Mother lands

Consuelo Jimenez Underwood

Consuelo Jimenez Underwood's textile works are display at the Nevada Museum of Art.

Consuelo Jimenez Underwood's textile works are display at the Nevada Museum of Art.

Photo/Josie Luciano

Consuelo Jimenez Underwood's exhibit, Mothers—The Art of Seeing, is on display at the Nevada Museum of Art through May 3. For more information, visit www.nevadaart.org.

“I want to show the rage of the land,” said Consuelo Jimenez Underwood.

From a distance, her art is a thing of beauty. But under the surface, the artist’s murals, quilts and woven rebozos belie the cultural agitation and environmental consequences that come with imposed borders.

As an immigrant who spent her childhood on both sides of the U.S.-Mexican border, Underwood grew up crossing the country line on a daily basis to attend school in the states, travel back to her home in Mexico, and straddle the then-invisible boundary to pick seasonal crops with her family.

Now in her 60s, Underwood debuts her first museum exhibit in this state at the Nevada Museum of Art, using textiles to turn the borderlands of her childhood into conceptual spaces where questions about identity, disinheritance and ecological regeneration can take root.

In her mural “Mountain Mama Borderline Blues,” the artist depicts the 1,950-mile-long boundary between Mexico and the U.S. with a jagged red line. This line is set against a backdrop of the Sierra Nevada range, showing that the reach of the wall extends far beyond the states that border Mexico. Giant cloth flowers sprout to the North and South, representing the “undocumented flowers that grow on both sides.” To Underwood, these flowers are the young people, “the ones who are going to inherit the desert; the ones who are going to inherit the heat that we are creating.”

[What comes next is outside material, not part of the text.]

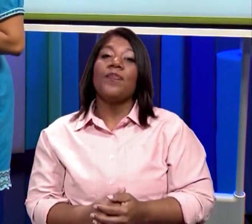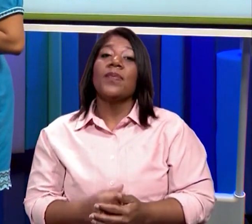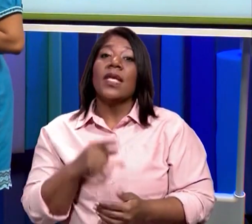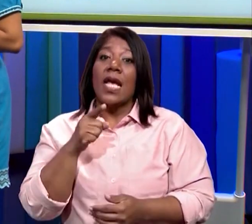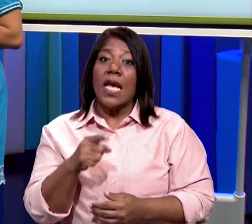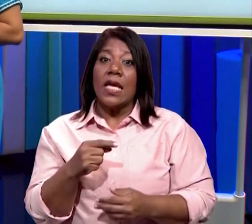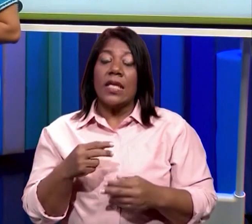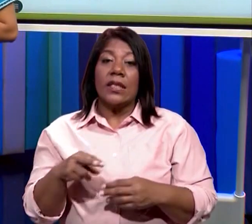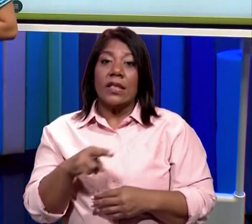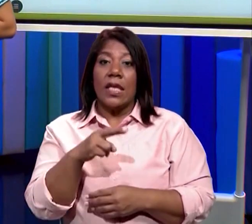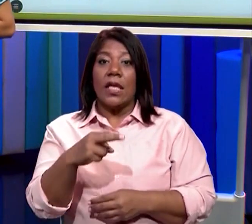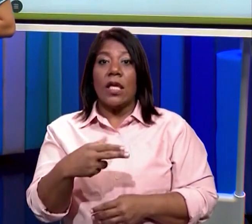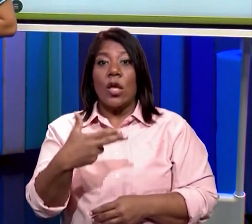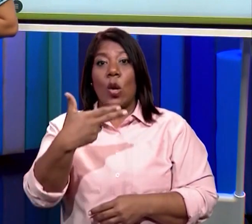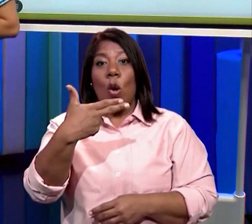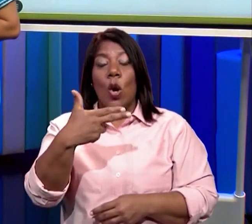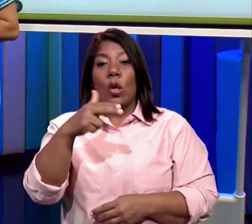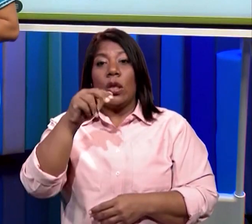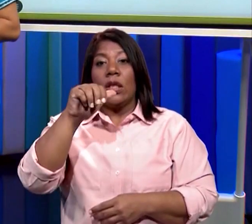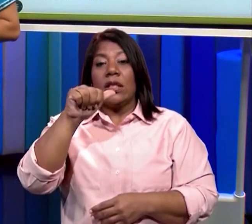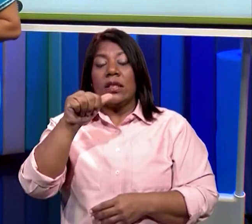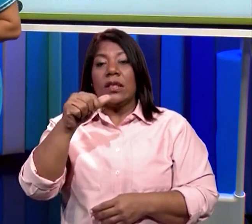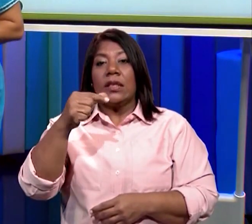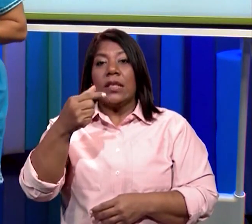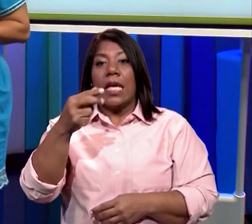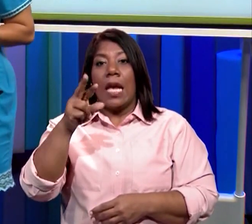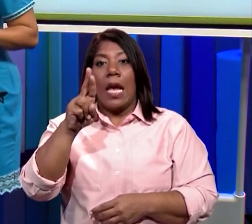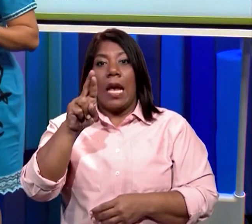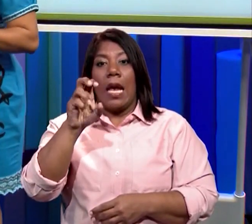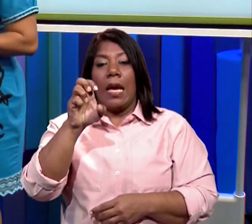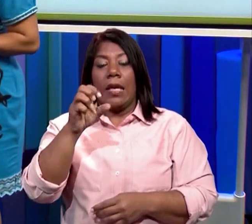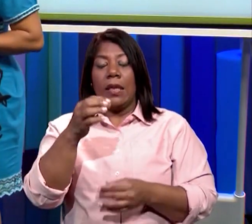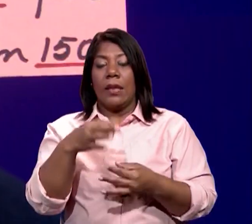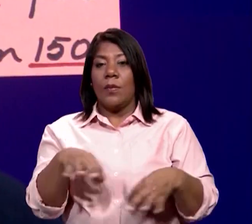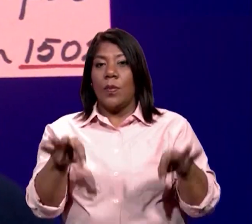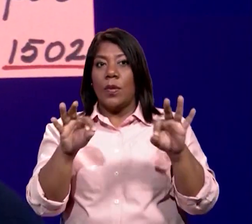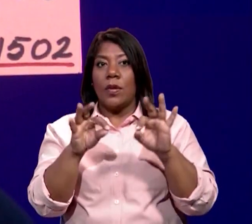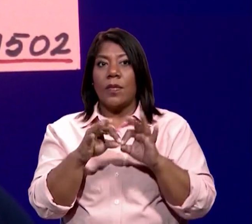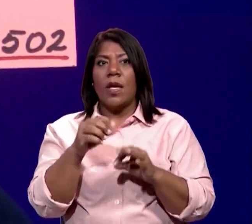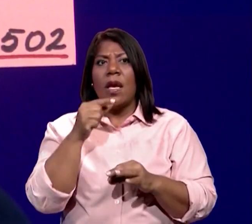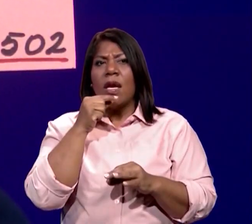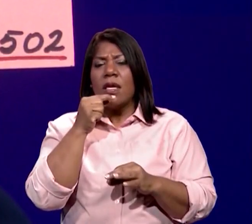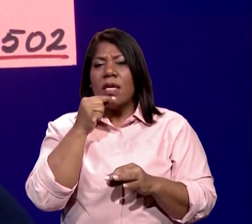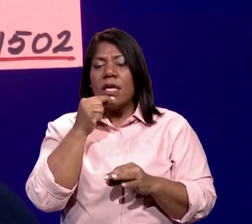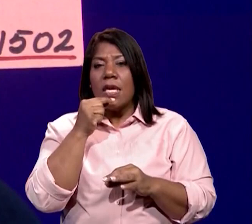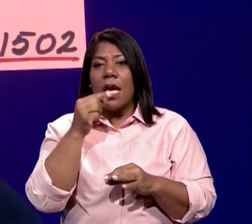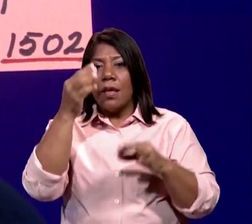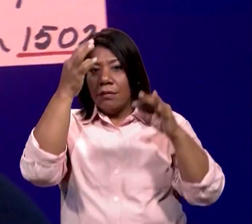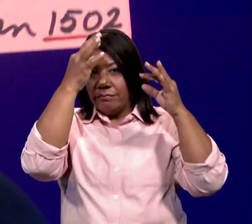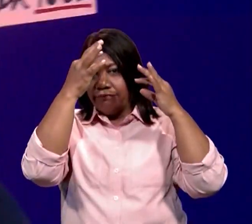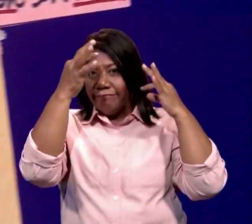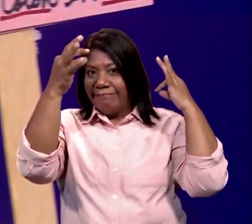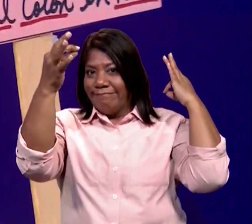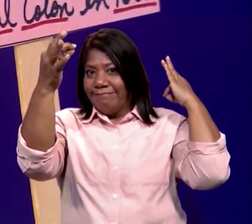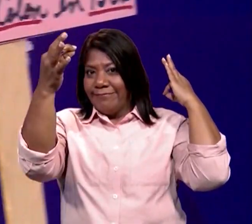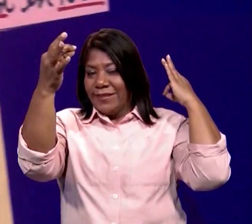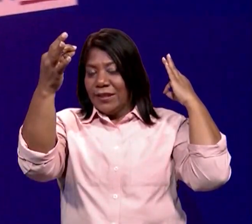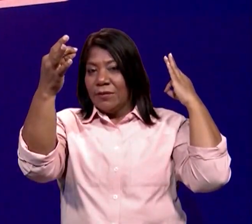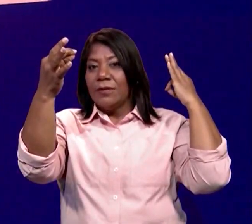Chagris. A ver, Teresa. Y la última que fue descubierta, ¿por quién? Por Cristóbal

This environmental devastation is an often overlooked consequence of the boundary. Kim Vacariu, Western Director of the Wildlands Network, points out the impacts that borderlands fragmentation have on native wildlife and people, “When [countries] build walls, they do not pay attention to the arroyos, washes, and streams, so when it rains the washes fill up and divert water from natural watersheds.” It is all too common to see migratory corridors and towns split by the wall, causing a loss of diversity for animal populations and flooding in human communities.

Beyond the scars on the land, Underwood captures the cultural fallout of the border with one iconic image that is repeated throughout several pieces in the exhibit. The image is that of the “border crossing sign” that dotted the highways of San Diego in the late 1970s. Resembling an animal-crossing marker, the graphic depicts the silhouettes of a father, mother, and child running across the street. In her piece “See Jane Run,” Underwood screenprints this image onto 120 pieces of cutout clothing, paying homage to the unidentified illegals who were killed while crossing highways during immigration.

In another textile, called “Run Jane Run,” Underwood appropriates the crossing sign image into a woven wall hanging, using construction tape and barbed wire alongside traditional fibers to create a life-size warning that simply reads, “CAUTION.”

The rage of the land is a bit more subdued in Underwood’s hybrid flags. Created by superimposing the U.S. stars and stripes over the Mexican flag, stitch by stitch, these flags portray a dual identity that is both visually confusing and plainly beautiful as it hangs on the white gallery wall.

Underwood is well aware of the tendency to downplay traditional weaving, but has come to terms with her role in the borderlands issue.

“I just want to be a footnote,” she said. “I just want to be the person who said something with thread in the Southwest about the land.”